== Stored data ==
****************************************
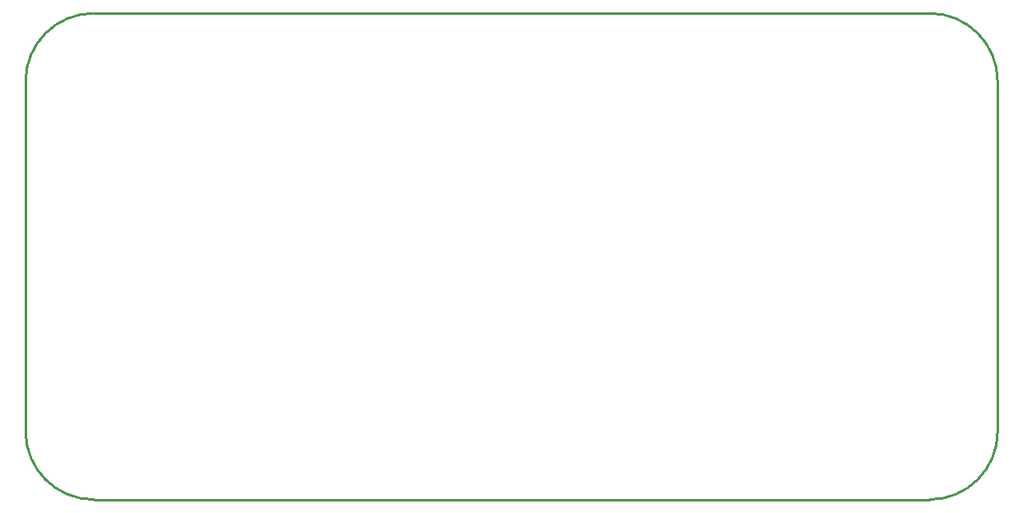
<source format=gko>
G04 Layer: BoardOutline*
G04 EasyEDA v6.4.19.5, 2021-05-30T15:20:28--7:00*
G04 00a0cf8a2f6945cda59000bd480c23e2,9479053ce0554845bf9291591982ae42,10*
G04 Gerber Generator version 0.2*
G04 Scale: 100 percent, Rotated: No, Reflected: No *
G04 Dimensions in millimeters *
G04 leading zeros omitted , absolute positions ,4 integer and 5 decimal *
%FSLAX45Y45*%
%MOMM*%

%ADD10C,0.2540*%
D10*
X10699998Y8899999D02*
G01*
X10699998Y5299999D01*
X700001Y5299999D02*
G01*
X700001Y8899999D01*
X1399999Y9600001D02*
G01*
X10000000Y9600001D01*
X10000000Y4600000D02*
G01*
X1399999Y4600000D01*
G75*
G01*
X700001Y8900000D02*
G02*
X1400000Y9600001I700001J0D01*
G75*
G01*
X1400000Y4600001D02*
G02*
X700001Y5300000I2J700001D01*
G75*
G01*
X10699999Y5300000D02*
G02*
X10000000Y4600001I-700001J2D01*
G75*
G01*
X10000000Y9600001D02*
G02*
X10699999Y8900000I-2J-700001D01*

%LPD*%
M02*

</source>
****************************************
== What you have to do ==
Copy the lines exactly as they appear from the opening of the entries above through the line with "G04 Dimensions in millimeters *", excluding all pictures.

== Task output ==
<source format=gko>
G04 Layer: BoardOutline*
G04 EasyEDA v6.4.19.5, 2021-05-30T15:20:28--7:00*
G04 00a0cf8a2f6945cda59000bd480c23e2,9479053ce0554845bf9291591982ae42,10*
G04 Gerber Generator version 0.2*
G04 Scale: 100 percent, Rotated: No, Reflected: No *
G04 Dimensions in millimeters *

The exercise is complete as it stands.